Clinical trial developed at Massey tests novel combination of chemotherapy and radiation therapy for the treatment of pancreatic cancer
A phase 1 clinical trial developed at VCU Massey Cancer Center is testing a combination of targeted therapy with standard chemotherapy and radiation given prior to surgery in patients with non-metastatic pancreatic cancer. Surgery is often the most effective treatment for pancreatic cancer, but in many cases it is not possible if the tumor has spread to other parts of the digestive system or nearby organs. Neoadjuvant therapy, or therapy prior to surgery, can help shrink tumors and make them operable.
“Since this is a phase 1 trial, our primary objective is determining the appropriate dosage of the drugs in combination with the radiation therapy schedule,” says the trial’s principal investigator Andrew Poklepovic, M.D., medical oncologist and member of the Developmental Therapeutics research program at VCU Massey Cancer Center. “This regimen uses standard chemotherapy and radiation treatments as the basis of therapy, with newer, targeted chemotherapy agents given in addition to the standard treatment, with the hopes of increasing the effectiveness. We will be looking at the safety and toxicity of the treatment regimen, as well as its anti-tumor effects.”

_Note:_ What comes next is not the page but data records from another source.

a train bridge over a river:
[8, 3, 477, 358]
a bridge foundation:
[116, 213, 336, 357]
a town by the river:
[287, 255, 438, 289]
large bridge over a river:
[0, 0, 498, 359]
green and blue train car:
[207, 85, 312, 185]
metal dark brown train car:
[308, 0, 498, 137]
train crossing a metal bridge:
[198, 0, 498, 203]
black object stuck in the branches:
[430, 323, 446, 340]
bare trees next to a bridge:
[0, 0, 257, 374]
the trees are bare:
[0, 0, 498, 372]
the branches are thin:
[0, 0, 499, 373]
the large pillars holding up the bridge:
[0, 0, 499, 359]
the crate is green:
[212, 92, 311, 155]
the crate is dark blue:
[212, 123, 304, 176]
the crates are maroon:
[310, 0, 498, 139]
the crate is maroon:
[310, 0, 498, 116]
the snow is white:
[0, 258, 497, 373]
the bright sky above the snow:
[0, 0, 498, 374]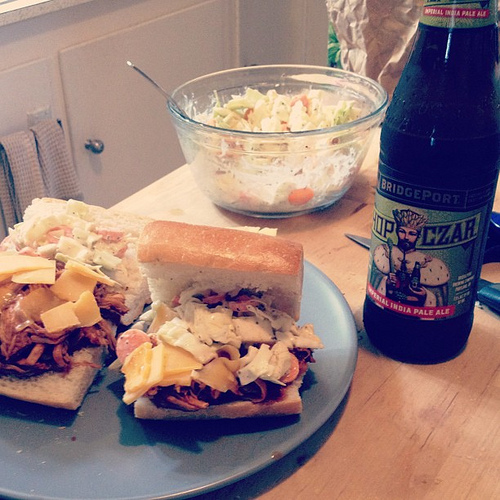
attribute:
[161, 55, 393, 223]
bowl — clear, homemade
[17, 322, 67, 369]
meat — pulled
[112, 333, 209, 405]
cheese — white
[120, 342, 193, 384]
slices — orange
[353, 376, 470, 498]
table — wooden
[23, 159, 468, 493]
plate — round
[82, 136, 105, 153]
knob — silver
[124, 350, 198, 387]
cheddar cheese — sliced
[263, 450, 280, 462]
brown spot — tiny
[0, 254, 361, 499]
plate — pale blue, blue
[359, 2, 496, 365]
bottle — dark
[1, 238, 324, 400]
pulled pork — homemade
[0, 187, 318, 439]
sandwiches — open-faced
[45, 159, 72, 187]
towels — plaid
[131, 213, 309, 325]
sandwich bread — white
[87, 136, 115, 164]
door knob — small, silver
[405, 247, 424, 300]
beer — pale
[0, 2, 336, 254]
cabinet — white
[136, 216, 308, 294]
crust — tan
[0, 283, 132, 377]
meat — brown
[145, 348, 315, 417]
meat — brown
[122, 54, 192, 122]
spoon — large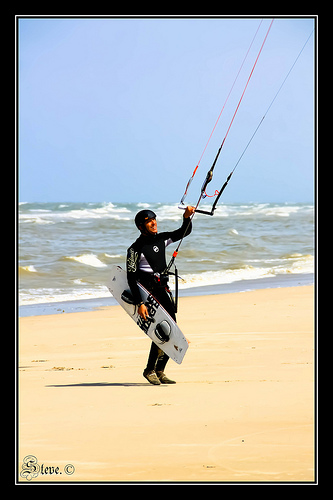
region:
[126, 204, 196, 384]
kiteboarder in a black wetsuit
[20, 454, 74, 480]
black print attributes copyright to Steve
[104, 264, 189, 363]
white kiteboard with black logo design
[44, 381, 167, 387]
black shadow of the kiteboarder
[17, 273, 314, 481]
smooth dry sand beach with wet strip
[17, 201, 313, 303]
turbulent green ocean waters with white capped waves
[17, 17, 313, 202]
cloudless blue sky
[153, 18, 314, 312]
red and black cables connected to a harness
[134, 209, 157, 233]
black helmet on his head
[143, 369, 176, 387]
brown water shoes on his feet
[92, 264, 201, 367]
A wind sailing board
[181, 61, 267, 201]
Wind sailing handle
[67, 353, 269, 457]
Sand on the beach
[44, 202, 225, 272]
Some choppy waves in the water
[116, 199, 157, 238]
Black safety helmit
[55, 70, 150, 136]
Hazy blue sky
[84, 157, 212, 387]
Wearing a wet suit?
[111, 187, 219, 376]
Holding on to the wind sailing kite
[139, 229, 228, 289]
Comnected to the wind sailing kite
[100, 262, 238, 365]
Holding the wind surfing board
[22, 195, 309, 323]
Choppy body of water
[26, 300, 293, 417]
Sandy beach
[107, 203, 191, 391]
A man holding a board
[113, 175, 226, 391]
A man preparing to go parasailing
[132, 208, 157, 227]
A black helmet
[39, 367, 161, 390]
A shadow on the sand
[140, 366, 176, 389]
Brown shoes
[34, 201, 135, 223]
Whitecap waves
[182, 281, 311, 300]
Waterline where wet sand meets dry sand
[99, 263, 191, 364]
White wakeboard with a black design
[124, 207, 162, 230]
man wears black helmet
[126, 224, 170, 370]
man wears black wetsuit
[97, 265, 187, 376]
man has white kiteboard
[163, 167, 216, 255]
man holds black bar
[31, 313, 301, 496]
sand is light brown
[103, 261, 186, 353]
black writing on white board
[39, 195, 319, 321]
water is wavy and choppy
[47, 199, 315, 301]
white caps on waves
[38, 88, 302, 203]
sky is hazy and blue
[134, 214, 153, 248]
man is smiling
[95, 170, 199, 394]
person in black wet suit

The study will analyze several other factors in relation to the effectiveness of the combination therapy. It will evaluate the percentage of patients who are able to undergo surgery following neoadjuvant therapy, and it will examine cellular biomarkers in tumor samples from before and after treatment. In addition, the study will also evaluate progression-free survival and overall survival of trial participants.
To be eligible for the trial, patients must have non-metastatic pancreatic cancer, have sufficient liver and kidney function and be able to take oral medication.
Trial participants will first receive two months or more of standard chemotherapy already proven effective for pancreatic cancer. They will then start a six-week treatment course consisting of standard intravenous gemcitabine and radiation therapy with the addition of the oral study drugs sorafenib and vorinostat. Sorafenib is used to treat liver, kidney and thyroid cancers, while vorinostat is approved for use in cutaneous T-cell lymphoma. Preclinical research at Massey has shown that sorafenib and vorinostat can synergize to kill cancer cells.
“Research has shown that certain chemotherapy agents can increase the ability of radiation therapy to kill cancer,” says the trial’s co-investigator Emma Fields, M.D., radiation oncologist and member of the Developmental Therapeutics research program at Massey. “We are hopeful that the research we have seen in our labs will translate to the clinic and allow for better patient outcomes when combined with surgery.”